# Black algae



## Daveslaney (9 Aug 2016)

I have some black coloured algae that is on some anubias and microsorum that i transfered from a previous tank on a large piece of bogwood.
Tryed various methods to get rid of it with out success.
Does anyone know what it is and how i can get rid of it. Sorry for the quality of the pics i only have my phone camera.


----------



## AshleyAttwood (9 Aug 2016)

If you currently have an algae problem, the main thing to do is identify the cause of the algae. Usually the cause is an imbalance in the tank, usually it's due to excess light or excess nutrients. This is something you'll need to balance so that you stop battling the algae.

However, as this question is "how do I get rid of algae," I'll outline the steps -


Scrape off the excess algae on the glass and decor with a razor blade. If you have acrylic, use a magic eraser.
When you scrape off algae, it may die. This will cause water issues, so also perform a water change.
Since you're changing the water, remove waste by doing a gravel vacuum or something similar.
As you're doing maintenance, might as well clean out the filter in some tank water so it operates a little more cleanly.
Black out the tank. No light at all, this will kill the algae. If you have other plants, you can't black out for too long, but they will survive better than the algae. You can also cover the tank with something to block out ambient light.
If you dose ferts or run co2, you can try reducing or stopping that. Your plants may melt in which case they will fail to out-compete the algae, so pay close attention.
If need be, run some carbon in your filter or even dose some seachem excel directly on algae spots.
Repeat as necessary. More water changes and gravel vacs has never hurt.
Performing these steps should kill the algae, but remember the best key is to find out what is out of balance and prevent the algae from coming back!

________

REQUIRED ACTIONS =>
1/ List, in order, the steps the reply in the black algae thread gives for getting rid of algae, summarizing each in a few words.
2/ Answer these questions on the black algae thread:
(a) What did Daveslaney use to take the pictures?
(b) What two things does the reply name as the usual causes of an imbalance in the tank?
(c) What does the reply say to use on acrylic in place of a razor blade?
3/ Carry on the black algae thread from the point at which it stops.

(Document images with source code)
________

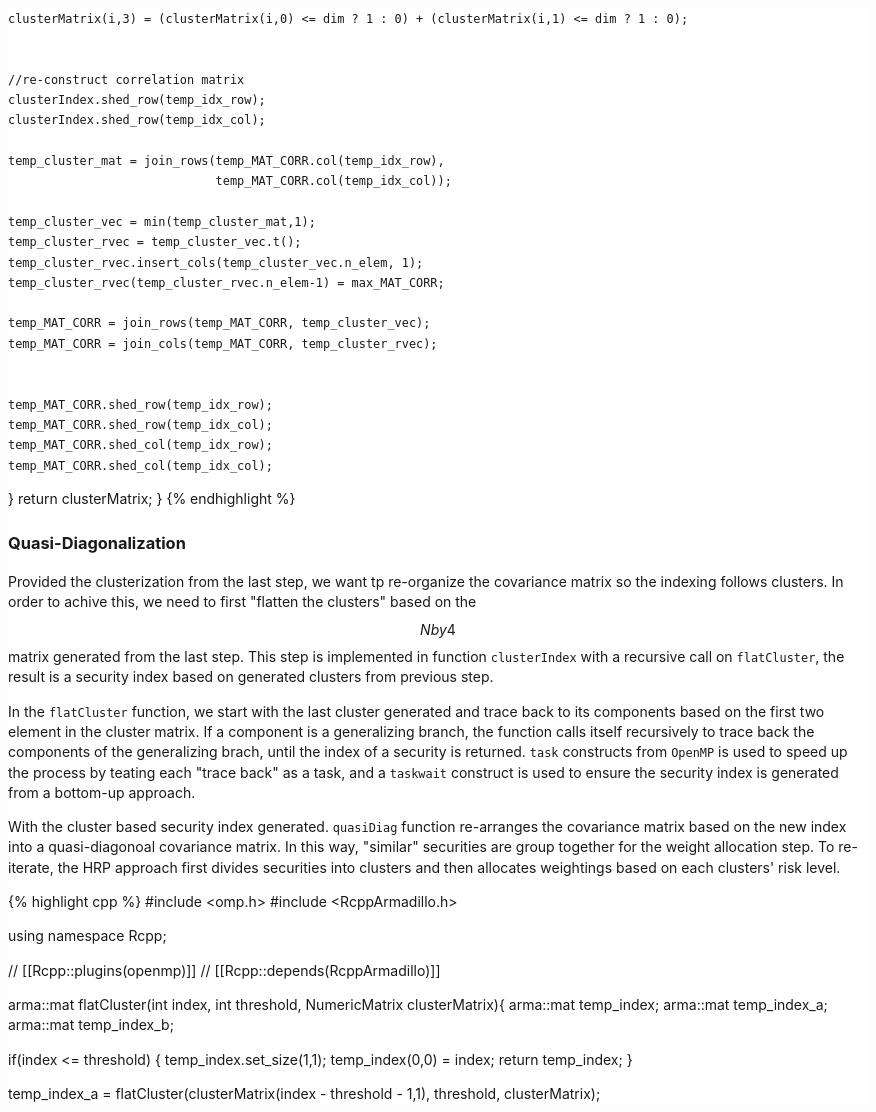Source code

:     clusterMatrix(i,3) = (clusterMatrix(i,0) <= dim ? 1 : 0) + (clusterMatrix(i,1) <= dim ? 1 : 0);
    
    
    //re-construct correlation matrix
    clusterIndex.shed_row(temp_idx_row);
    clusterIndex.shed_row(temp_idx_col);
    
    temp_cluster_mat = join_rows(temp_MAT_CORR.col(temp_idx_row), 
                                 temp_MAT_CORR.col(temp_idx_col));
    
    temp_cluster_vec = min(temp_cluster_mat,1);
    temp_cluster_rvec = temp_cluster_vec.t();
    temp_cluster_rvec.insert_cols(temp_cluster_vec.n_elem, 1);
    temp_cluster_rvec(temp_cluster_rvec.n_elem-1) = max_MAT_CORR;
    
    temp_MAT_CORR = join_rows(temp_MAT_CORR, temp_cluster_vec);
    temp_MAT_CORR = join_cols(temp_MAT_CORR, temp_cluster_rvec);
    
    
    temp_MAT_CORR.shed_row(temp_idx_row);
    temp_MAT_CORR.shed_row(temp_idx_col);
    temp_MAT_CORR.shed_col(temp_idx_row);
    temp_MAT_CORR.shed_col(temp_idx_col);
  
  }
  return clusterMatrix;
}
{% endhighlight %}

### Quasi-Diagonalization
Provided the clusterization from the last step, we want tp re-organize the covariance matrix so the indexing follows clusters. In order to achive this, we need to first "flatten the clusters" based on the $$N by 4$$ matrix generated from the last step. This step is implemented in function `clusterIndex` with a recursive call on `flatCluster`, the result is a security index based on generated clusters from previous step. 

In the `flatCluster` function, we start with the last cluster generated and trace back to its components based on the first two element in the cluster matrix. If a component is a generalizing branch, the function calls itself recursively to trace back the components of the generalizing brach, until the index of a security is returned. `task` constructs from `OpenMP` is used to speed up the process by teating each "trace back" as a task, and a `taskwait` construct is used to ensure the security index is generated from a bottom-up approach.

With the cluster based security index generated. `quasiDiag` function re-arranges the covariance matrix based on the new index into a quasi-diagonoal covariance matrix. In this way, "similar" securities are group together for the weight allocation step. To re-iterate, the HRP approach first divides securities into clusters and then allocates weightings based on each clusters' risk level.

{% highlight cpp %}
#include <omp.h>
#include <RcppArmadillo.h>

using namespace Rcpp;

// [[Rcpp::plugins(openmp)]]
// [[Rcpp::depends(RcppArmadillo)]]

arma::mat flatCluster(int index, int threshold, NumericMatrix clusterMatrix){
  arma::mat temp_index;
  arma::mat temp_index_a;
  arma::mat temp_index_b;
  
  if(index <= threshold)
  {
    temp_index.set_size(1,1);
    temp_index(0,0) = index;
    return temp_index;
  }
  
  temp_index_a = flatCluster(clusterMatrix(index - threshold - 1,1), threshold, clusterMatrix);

________

OUTPUTS BY TASK =>
1/
1. Scrape excess algae off the glass and decor with a razor blade, or with a magic eraser on acrylic.
2. Perform a water change.
3. Remove waste with a gravel vacuum or something similar.
4. Clean out the filter in some tank water.
5. Black out the tank, and cover it to block ambient light.
6. Reduce or stop dosing ferts or running CO2.
7. If need be, run carbon in the filter or dose Seachem Excel directly on algae spots.
8. Repeat as necessary.

2/
(a) A phone camera.
(b) Excess light and excess nutrients.
(c) A magic eraser.

3/
----------



## Manisha (9 Aug 2016)

Nothing useful to add except eww, yuk! Kill it with fire perhaps?! It's tricky with a slow growing plant - I'm no expert but the leaves affected seem pretty bad, i would remove but if that doesn't leave many healthy leaves - less than 3/4 the plant might not recover well. Other than the stock reduce photoperiod, glut or hydro peroxide I hope you get it sorted! As it's been transfered from another tank I'd be disinclined to vary the photoperiod if the existing plants in the tank are in good equilibrium. I think you've a giant tank?! You could always increase water changes haha!


----------



## roadmaster (10 Aug 2016)

Might google "James algae guide"


----------



## Daveslaney (10 Aug 2016)

I have a good idea what has caused it ti bloom like this. As i said the anubias is on a large piece of bogwood that was in a previous tank. Due to lack of experiance and not maintaining the tank correctly. I had many algea related issues in there.
I have recently changed from a inline diffuser to a home made reactor that didnt work out as well as i hoped and now to a sera co2 reactor. Then my extinguisher ran out so changed that. So i supect the fluctuating co2 levels are what has bought this on.
It is only in this part of the tank all other areas are fine. I think in places where there has been algea issues before it never really goes and it will always be a weak point in the system. Something happens to weaken the system it rears its head again.
I have removed most of the affected leaves. Removed as much as i can with the toothbrush. And spot treated with liquid carbon. I will continue with this and hopefully it will subside.
I am reluctant to do the blackout method because as i said all other areas of the tank are fine.


----------



## Daveslaney (11 Aug 2016)

Would excess iron cause this?


----------



## Daveslaney (14 Aug 2016)

Removed what i could spot treat with liquud carbon. Toothbrushed and hoover with gravel syphon daily for a week.

looking better.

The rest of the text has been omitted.